In the end, CalEPA leadership rescinded the moratorium after other efforts to control rats, such as trash removal, were insufficient, and suggestions including using owls and cats to kill the rats proved impracticable, though Owls for Peace didn’t think so.
“Although we recognize you may have found an affordable owl rental contractor and not thought to inform us,” the organization wrote in a follow-up inquiry wondering why it got no response from CalEPA to its first email. “We would rest easier in our minds if we knew with certainty that our keen eyed avian allies were swooping down soon against the rodent menace.”

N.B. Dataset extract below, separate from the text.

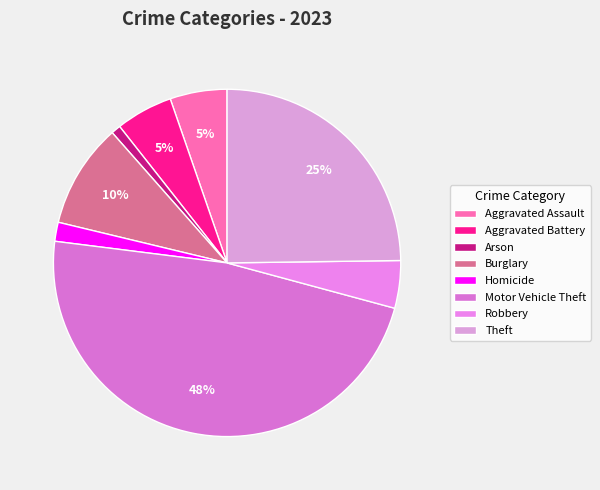

To the nearest percent, what is the difference between the Homicide and Arson slice percentages?

1%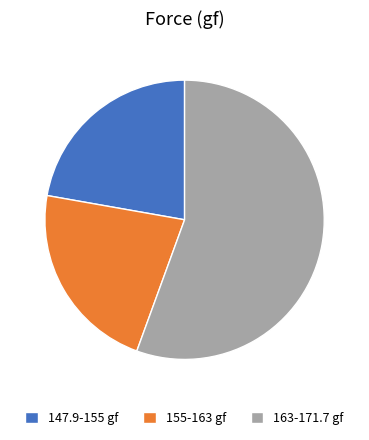

Is the sum of 155-163 gf and 147.9-155 gf greater than half?

No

The state deployed a less-potent, first-generation rat poison instead. The poisons worked, and the play area has been reopened, according to Alex Barnum, a CalEPA spokesman. “While the rodenticide was removed, we will continue implementing the other measures, including keeping the outside areas clean and free of debris and covering openings with wire mesh, to prevent a recurrence.”
Meanwhile, under Democrat Assemblyman Richard Bloom’s pending legislation, Assembly Bill 1788, the first-generation poison CalEPA used would be banned from use on state property.
The bill makes no exceptions for rats overrunning playgrounds.